Camaraderie, joy and a love of the game is what drew Tove Crosswell to football.
It is also why she started her coaching journey.
Crosswell is the coach of Singleton FC’s senior women’s team as well as the Strikers’ under-10 JDL side.
Her dual coaching appointments are the next chapter of Crosswell’s life in football, which started as a young girl in Denmark.
“I grew up in a small village of about 2,000 people. But football is so much bigger in Denmark that we had girls-only teams, I never played in a mixed team,” Crosswell said.
“I always played and loved it. I’ve played for the last 35 years. I haven’t stopped. Even when I’ve had a break like when I had my children I would dream about football while I was away.”
Tove then moved to New Zealand with her husband before relocating to Singleton about 10 years ago.
The first thing she did was find herself a football club.
After a handful of false starts with other coaches, eventually Tove took up the responsibility with Singleton’s women’s side.
Then, halfway through last season, an opportunity arose to take on coaching the club’s HIT Northern League One under-14s team.
Tove will coach Singleton’s under-10s JDL team this year.
“It took a little while for me to become a coach. For many years in New Zealand I was asked to do it but I know how important it is to have a really great coach and I just didn’t have the confidence yet,” Crosswell said.
“I really like training the girls. I’m still passionate about having good training sessions. It’s just hard to get started when you don’t have the confidence because in my thoughts I know what I’m doing because I’ve played, but how do I teach others?

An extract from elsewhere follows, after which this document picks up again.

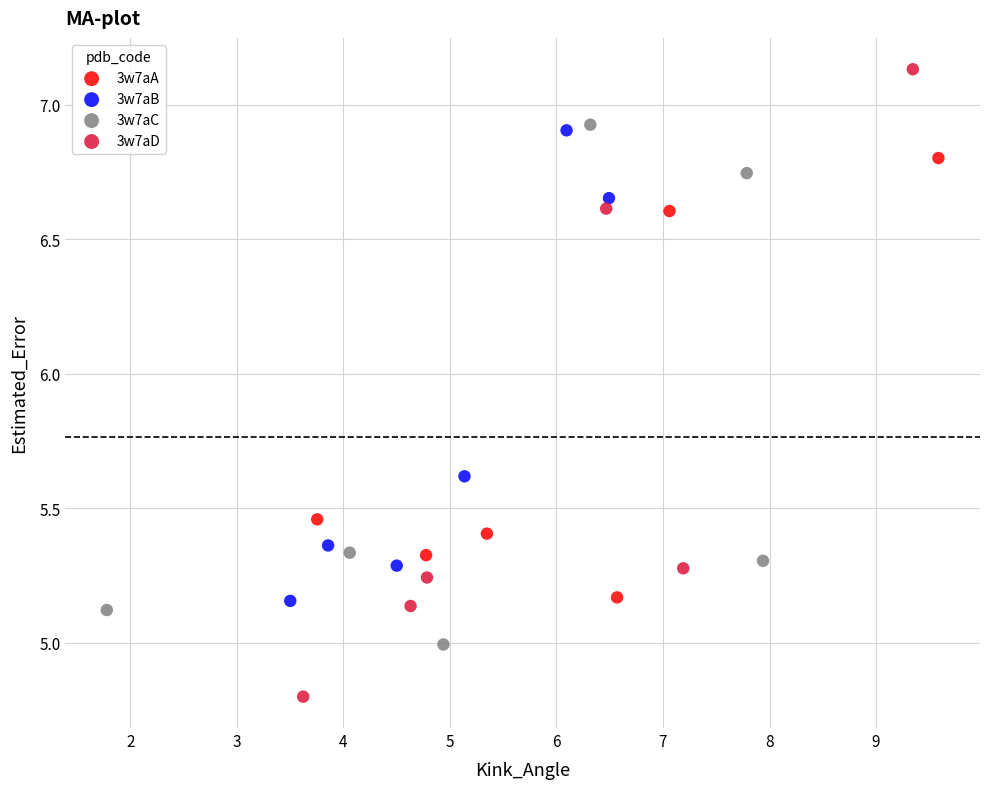

Which series reaches the maximum Y coordinate?

3w7aD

“Then I found out about things like [NNSWF] coaching courses and resources and it was exactly what I needed. It gave me great confidence and knowledge to be able to help others.”
Learning the ropes
Crosswell was also acknowledged as a recipient of NNSWF’s C-Licence Scholarship for Women last year, which she started in January and will finish this month.
“It was overwhelming to be chosen. The information I’ve taken from that is amazing,” Crosswell said.

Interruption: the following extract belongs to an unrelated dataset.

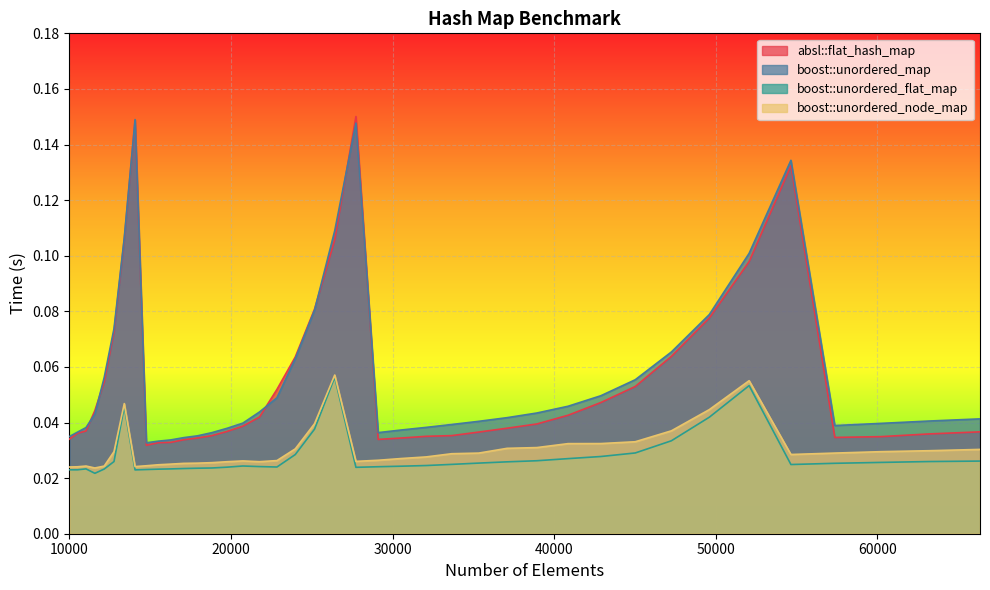

What are all the series names shown in the legend?

absl::flat_hash_map, boost::unordered_map, boost::unordered_flat_map, boost::unordered_node_map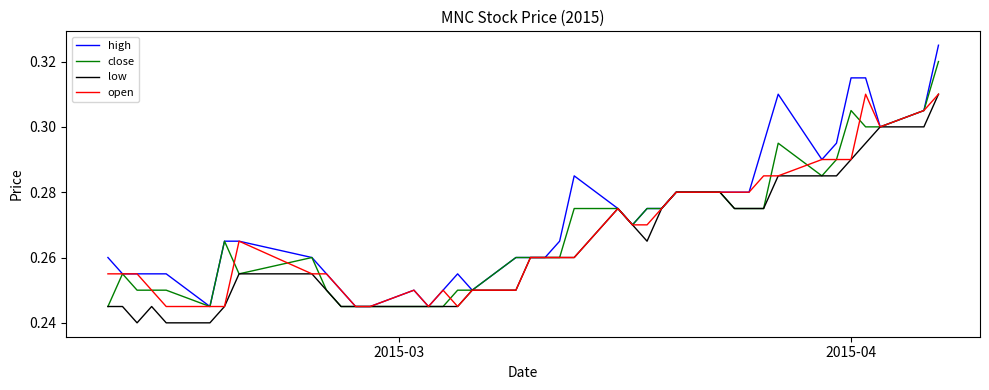

Which series has the largest range (max minus min)?

high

“Ash [Wilson, Newcastle Jets A-League Women’s coach] has done a couple of sessions and come over to show us how to do things.
“Other girls have been around NPL level but I haven’t really been at that level so it was cool to get all that information. All the things like how to set up a session. I can’t wait to go back and learn more and to take what I’ve learned to my teams.
“This has been really good. Exactly what I needed and with the resources out there it gives you so much confidence.”
Love of the game
For Tove, the reason she loves being a coach is the opportunity to give experiences to her players she too has enjoyed during her career.
“For me it’s the enjoyment of knowing myself how cool it is to have a really good session. You feel like you learn some things, you forget you’re running around. That euphoria of having so much fun regardless of being so tired. To have a good coach make you feel like that is really cool,” Crosswell said.
Crosswell said the most important step for anyone considering trying their hand at coaching was simply to have a go.
“Everyone is appreciative of the time you give. Just make sure you try and attend a course or check out the resources. Getting that little bit of background is so helpful in giving you an idea of what to do at training,” she said.
“That’s really what helped me and my confidence. It’s so much fun when parents and their kids come up to you just to tell you how much they are loving it.
“You want them to have that joy, especially during COVID times. You realise what life is like without sport and how much you miss it, the joy it can bring. It’s something to focus on rather than school or work.
“There must be more fun to life and a coach can really help bring that out. It makes such a difference when a coach is enthusiastic.”